As industrial spaces move underground and underwater, the world above will be open to new real estate opportunities. And those opportunities may grow even greater as semi trucks, freight trains and other vehicles begin operating autonomously and move underground along with the spaces they serve.
But what does this mean for you?
What’s already happening in invisible industrial space development?
“Invisible” industrial space isn’t a far-fetched future ideal. In fact, it already exists in places like Kansas City, where 10 percent of the commercial real estate is underground. SubTropolis, a massive underground complex built in an evacuated mine, has actually been operating in Kansas City since 1964. Many SubTropolis tenants are attracted to the space by the promise of lower energy costs and cheaper rent.
Widespread use of underwater buildings may be further off, but they too already exist. Particularly in the field of horticulture, underwater biospheres like those currently operating off the coast of Italy have the potential to disrupt farming as we know it today.
What’s coming next in underground and underwater industrial spaces and warehouse sales?
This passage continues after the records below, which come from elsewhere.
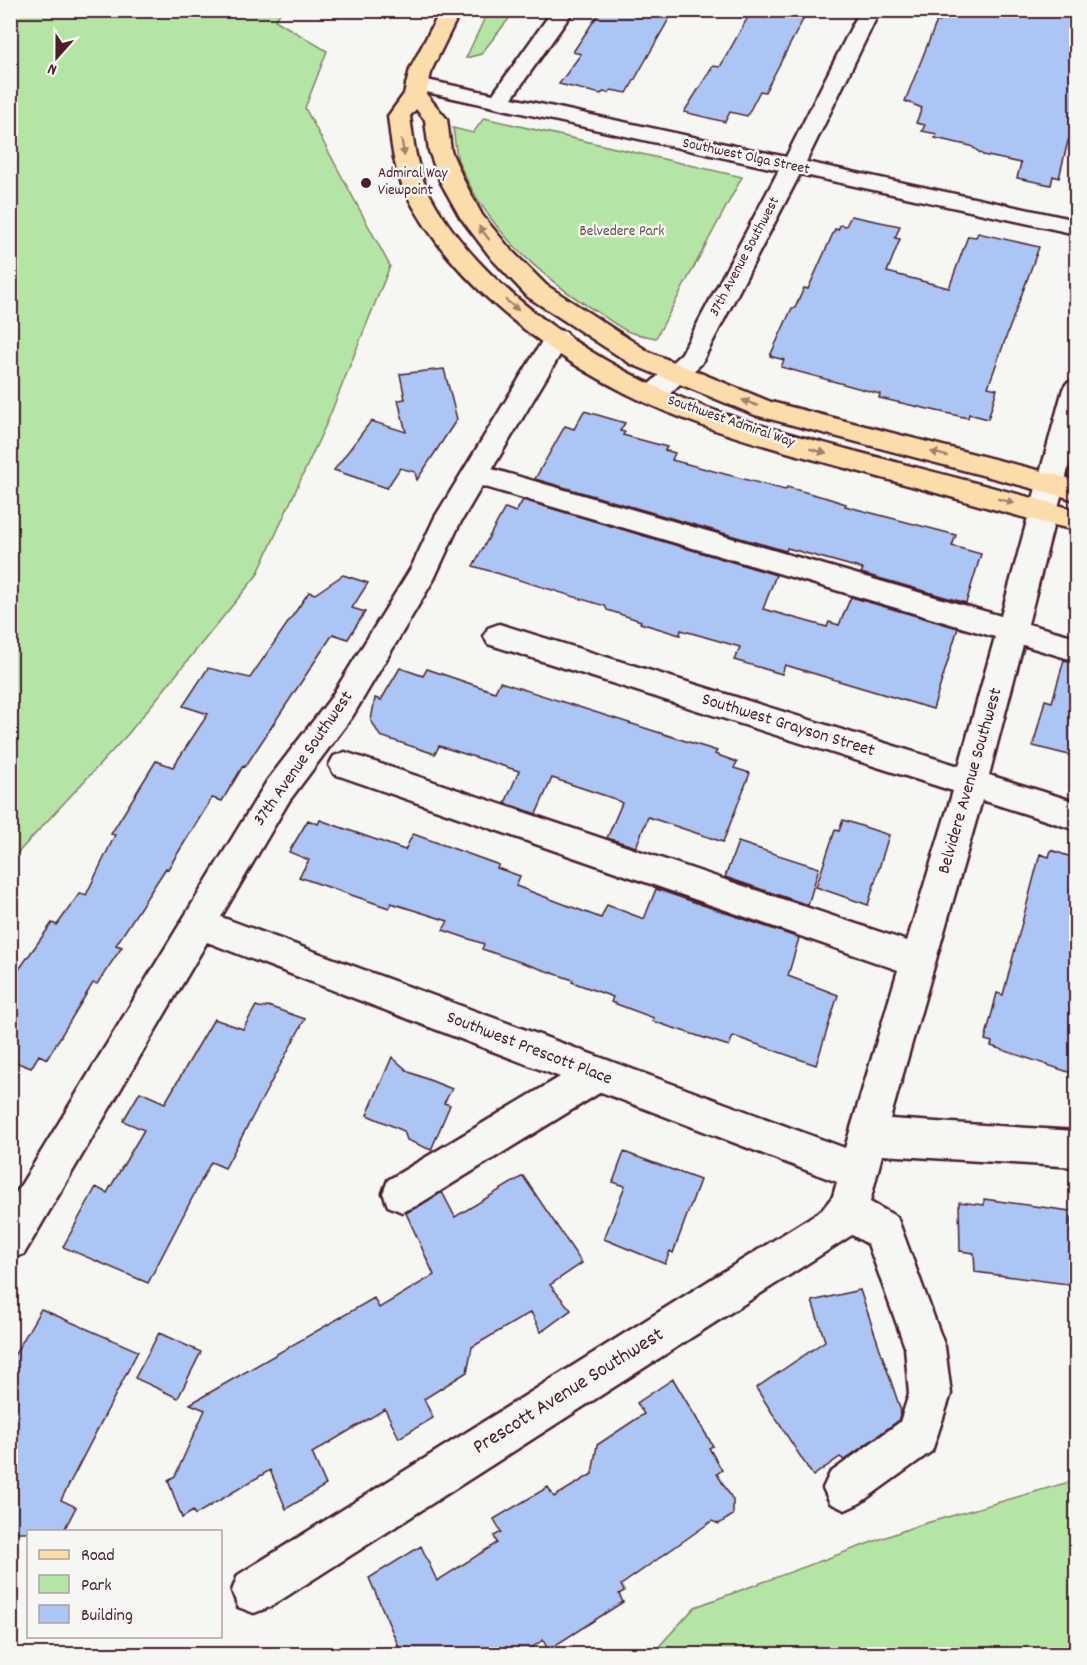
<svg xmlns="http://www.w3.org/2000/svg" width="1087" height="1665" font-family="Dekko,sans-serif">
  <style>
    .green { fill: #b5e5a5; stroke: #808268; stroke-width: 1.5 }
    .building { fill: #acc5f3; stroke: #4a1f2b; stroke-width: 1.5 }
    .lines { fill: none; stroke-linecap: round; stroke-linejoin: round }
    .minor-casing { stroke: #4a1f2b; stroke-width: 5 }
    .major-casing { stroke: #4a1f2b; stroke-width: 5 }
    .minor { fill: #f6f6f2; fill-rule: evenodd }
    .major { fill: #fddcac; fill-rule: evenodd }
    .oneway { fill: #a47e6c }
    .poi-dot { fill: #4a1f2b; stroke: #f6f6f2; stroke-width: 2 }
    .labels { text-anchor: middle; dominant-baseline: central; stroke-width: 5; stroke-linejoin: round; paint-order: stroke }
    .far-street-label { font-size: 15px; fill: #4a1f2b; stroke: #f6f6f2 }
    .far-poi-label { font-size: 15px; fill: #4a1f2b; stroke: #f6f6f2; text-anchor: start }
    .far-park-label { font-size: 15px; fill: #65504a; stroke: #f6f6f2 }
    .street-label { font-size: 18px; fill: #4a1f2b; stroke: #f6f6f2 }
    .near-street-label { font-size: 21px; fill: #4a1f2b; stroke: #f6f6f2 }
  </style>
  <rect width="100%" height="100%" fill="#f6f6f2"/>
  <filter id="ink" filterUnits="userSpaceOnUse"><feTurbulence type="fractalNoise" baseFrequency=".0167" numOctaves="2"/><feDisplacementMap in="SourceGraphic" scale="12" xChannelSelector="R" yChannelSelector="G"/><feConvolveMatrix kernelMatrix="1 2 1 2 8 2 1 2 1" color-interpolation-filters="sRGB"/></filter>
  <g filter="url(#ink)">
    <!-- green -->
    <path class="green" d="M11,10L282,11L275,20L327,51L305,108L390,266L328,420L257,575L128,734L11,860Z
      M488,11H515L481,54L466,58Z
      M484,118L742,177L656,338C647,336 638,335 629,332C620,328 611,321 602,315C542,279 484,227 458,160C455,150 455,138 453,128L473,133Z
      M1076,1480V1654H652L695,1607L916,1526Z"/>
    <!-- building -->
    <path class="building" d="M601,10H674L627,93L611,90L608,93L603,92L601,94L559,84L581,54L573,52Z
      M752,10H808L765,92L760,91L747,116L730,112L725,122L684,112L713,66L720,67Z
      M944,10H1055L1077,15V120L1070,140L1068,141L1059,178L1053,176L1051,185L1017,178L1021,163L983,155L971,146L935,138L937,134L922,131L925,125L916,123L922,108L905,101L937,21L940,22Z
      M851,216L900,226L895,238L900,239L887,272L949,288L968,236L976,237L978,233L1039,247L988,387L997,389L988,419L969,414L968,418L879,398L880,394L781,367L784,360L770,356L792,308H795L804,288L808,289L835,229L838,230L840,225L846,226Z
      M444,369L457,419L417,480L415,472L400,468L387,488L334,470L371,421L406,432L398,400L405,399L400,374Z
      M584,411L625,423L620,431L625,432L623,435L667,447L665,450L675,453L672,460L785,490L787,487L827,498L846,504L845,506L956,535L952,546L981,554L966,603L861,573L863,569L787,548L786,551L535,479L565,426L574,429Z
      M523,500L776,575L763,609L827,627L829,622L839,625L851,597L958,628L933,709L785,665L782,674L734,660L740,647L681,630L680,635L640,623L641,621L607,610L605,606L473,566L505,508L516,512Z
      M343,575L368,583L352,608L365,612L348,639L333,634L245,767L243,766L222,801L212,798L168,869L166,868L116,945L122,947L97,984L93,983L47,1059L39,1055L31,1068L10,1060V982L52,923L57,925L80,893L86,895L115,835L111,834L156,761L173,767L208,714L183,706L208,668L250,678L309,592L315,594Z
      M1064,660L1077,663V757L1033,746L1045,700L1052,702Z
      M400,668L423,676L427,669L495,692L500,682L717,751L715,754L737,762L734,768L750,773L723,842L648,817L636,847L607,838L622,803L615,799L552,778L536,814L505,803L519,771L439,746L435,754L380,736L371,720L375,698L381,700Z
      M308,820L318,824L320,820L405,850L413,834L499,865L497,868L520,876L516,886L601,918L607,905L644,919L656,889L799,938L788,976L838,995L816,1065L733,1036L729,1046L652,1021L654,1018L611,1002L613,997L572,982L573,980L482,949L484,944L443,930L448,921L391,903L389,908L299,877L309,860L289,852Z
      M843,820L889,835L868,905L816,887L835,830L839,831Z
      M738,842L819,868L808,905L725,877Z
      M1051,850L1077,859V1075L991,1046L992,1042L985,1040L997,993L1003,995L1040,854L1049,857Z
      M256,1006L262,1008L268,1006L305,1019L225,1168L211,1162L148,1283L63,1247L96,1187L107,1193L144,1130L123,1121L140,1092L165,1103L214,1019L243,1029Z
      M392,1057L409,1072L452,1089L444,1103L450,1105L431,1150L407,1140L404,1131L367,1115Z
      M624,1152L700,1180L673,1253L670,1251L665,1264L604,1239L625,1186L613,1182Z
      M523,1176L582,1263L550,1285L571,1310L541,1332L531,1312L472,1347L467,1372L424,1399L433,1418L399,1438L385,1409L312,1453L326,1485L286,1509L270,1470L195,1515L193,1511L182,1518L168,1480L175,1476L205,1410L190,1404L374,1298L379,1308L434,1275L406,1213L442,1192L455,1217Z
      M984,1199L1070,1211L1075,1285L975,1272L974,1253L960,1251L959,1202L984,1205Z
      M860,1290L901,1411L898,1421L844,1460L840,1457L813,1476L756,1388L825,1341L812,1301Z
      M41,1309L138,1351L61,1500L76,1507L63,1532H10V1363Z
      M159,1333L201,1352L178,1398L135,1378Z
      M673,1379L713,1446L709,1448L722,1470L717,1474L733,1500V1515L719,1524L712,1521L621,1585L624,1591L619,1594L623,1602L548,1650L543,1640L522,1654H402L369,1578L421,1546L437,1581L497,1543L494,1536L501,1532L494,1519L548,1487L554,1497L592,1474L597,1445L644,1414L637,1403Z"/>
    <g class="lines">
      <defs>
        <path id="minor" d="M553,10H574L512,98L786,157L860,10H880L806,162L1076,220V234L800,174L701,364L662,401L653,404L644,401L640,395L644,389L682,353L779,170L417,90L409,89L406,84L409,79L417,78L493,94Z
          M557,330L566,332L570,338L492,469L1001,616L1063,389L1067,383L1076,380V438L1028,624L1076,637V661L1023,645L989,775L1076,802V830L982,800L890,1119L1076,1131V1167L882,1155L870,1202L897,1217L945,1347L951,1394L932,1451L860,1503L845,1510L830,1503L823,1488L830,1473L900,1422L909,1394L905,1347L868,1244L852,1235L270,1607L254,1613L238,1607L232,1591L238,1575L822,1210L833,1196L837,1182L601,1092L416,1206L402,1212L388,1206L383,1193L388,1180L560,1077L207,942L24,1254L10,1259V1203L267,781L330,699L411,568L435,517L544,338L548,332ZM482,486L995,637L959,766L499,624L488,628L484,636L488,644L953,791L907,941L345,752L334,756L329,765L334,774L898,970L845,1148L221,917L289,801L352,717L434,579L459,525Z"/>
        <path id="major" d="M441,10H461L432,69L426,94L447,119L451,151L464,181L482,215L510,249L546,285L649,352L771,402L1076,480V500L755,415L631,364L528,297L492,259L460,217L440,181L429,151L425,120L416,109L410,116C413,140 416,165 426,187C473,283 588,359 684,399C740,422 799,436 857,452C930,471 1004,490 1076,510V530C1015,517 954,497 893,481C817,460 740,442 667,412C565,370 451,288 403,187C393,165 391,140 388,116L404,94L410,69Z"/>
      </defs>
      <!-- minor casing -->
      <use href="#minor" class="minor-casing"/>
      <!-- major casing -->
      <use href="#major" class="major-casing"/>
      <!-- minor -->
      <use href="#minor" class="minor"/>
      <!-- major -->
      <use href="#major" class="major"/>
    </g>
    <!-- one-way arrows -->
    <defs><path id="oneway-solid" d="M-6-.8H1V-3.2L6.5 0L1 3.2V.8H-6Z" transform="scale(1.5)"/></defs>
    <g class="oneway">
      <use href="#oneway-solid" transform="translate(403 148) rotate(80)"/>
      <use href="#oneway-solid" transform="translate(484 233) rotate(-128)"/>
      <use href="#oneway-solid" transform="translate(512 305) rotate(39)"/>
      <use href="#oneway-solid" transform="translate(750 403) rotate(-159)"/>
      <use href="#oneway-solid" transform="translate(818 451) rotate(15)"/>
      <use href="#oneway-solid" transform="translate(939 454) rotate(-165)"/>
      <use href="#oneway-solid" transform="translate(1006 501) rotate(15)"/>
    </g>
  </g>
  <!-- markers -->
  <circle class="poi-dot" cx="366" cy="183" r="6"/>
  <g class="labels">
    <!-- far-street labels -->
    <g class="far-street-label">
      <text transform="translate(746 157) rotate(12)">Southwest Olga Street</text>
      <text transform="translate(745 257) rotate(-62)">37th Avenue Southwest</text>
      <text transform="translate(731 422) rotate(19)">Southwest Admiral Way</text>
    </g>
    <!-- far-poi labels -->
    <g class="far-poi-label">
      <text x="378" y="174">Admiral Way<tspan x="378" dy="17">Viewpoint</tspan></text>
    </g>
    <!-- far-park labels -->
    <g class="far-park-label">
      <text x="622" y="232">Belvedere Park</text>
    </g>
    <!-- street labels -->
    <g class="street-label">
      <text transform="translate(788 726) rotate(17)">Southwest Grayson Street</text>
      <text transform="translate(304 759) rotate(-55)">37th Avenue Southwest</text>
      <text transform="translate(971 781) rotate(-74)">Belvidere Avenue Southwest</text>
      <text transform="translate(529 1049) rotate(21)">Southwest Prescott Place</text>
    </g>
    <!-- near-street labels -->
    <g class="near-street-label">
      <text transform="translate(569 1392) rotate(-32)">Prescott Avenue Southwest</text>
    </g>
  </g>
  <!-- margin -->
  <rect width="1087" height="1665" fill="none" stroke="#f6f6f2" stroke-width="36"/>
  <rect x="18" y="18" width="1051" height="1629" fill="none" stroke="#4a1f2b" stroke-width="2" filter="url(#ink)"/>
  <!-- legend -->
  <rect x="27" y="1530" width="195" height="108" fill="#f6f6f2" stroke="#b1a0a2" stroke-width="1.5"/>
  <rect x="39" y="1550" width="30" height="9" fill="#fddcac" stroke="#b1a0a2" stroke-width="1.5"/>
  <text x="81" y="1560" font-size="18" fill="#4a1f2b">Road</text>
  <rect x="39" y="1575" width="30" height="18" fill="#b5e5a5" stroke="#b1a0a2" stroke-width="1.5"/>
  <text x="81" y="1590" font-size="18" fill="#4a1f2b">Park</text>
  <rect x="39" y="1605" width="30" height="18" fill="#acc5f3" stroke="#b1a0a2" stroke-width="1.5"/>
  <text x="81" y="1620" font-size="18" fill="#4a1f2b">Building</text>
  <!-- north arrow -->
  <g transform="translate(57 57) rotate(201)" stroke="#f6f6f2" stroke-width="4.5" paint-order="stroke">
  <path d="M0-4.5L10 22L0 15L-10 22Z" fill="#4a1f2b"/>
  <text y="-9" font-size="16" font-weight="bold" text-anchor="middle" fill="#4a1f2b">N</text>
  </g>
</svg>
As more people begin to realize the benefits of making industrial space invisible, the majority of industrial development will move underground and underwater.
As this trend grows, tunnels will move underground to make way for the trains, semis and other vehicles that serve underground spaces. A significant portion of above-ground industrial transportation infrastructure will become obsolete and the space it once occupied will become available for redevelopment or use for more efficient passenger travel.
Industrial spaces are a logical first step for underground and underwater development, but after they’ve been perfected, more types of real estate will move to these spaces. Underwater restaurants, hotels and other leisure destinations have already been planned, but many investors still see them as too risky. The success of industrial underwater spaces is sure to change their thinking.
What you need to know about invisible warehouse sales
Until underground and underwater industrial space becomes the norm, it may take a leap of faith for investors to get on board with the concept. To help close an underground or underwater deal, position the space you’re representing as a “new frontier” of industrial commercial real estate and emphasize the benefits of getting in on the trend early.
Though these spaces may be futuristic, your approach to marketing them should still call upon the proven best practices you employ with traditional industrial spaces. You should also take care to emphasize the benefits of moving underground like energy efficiency and increased security.
The invisible industrial real estate trend is a positive thing for CRE as a whole. Once all warehouses move underground and underwater, their previous buildings can be redeveloped for other uses with the latest technologies, creating new, cutting-edge real estate opportunities for leisure, retail, residential, and more. This will open a world of possibilities for you and your brokerage.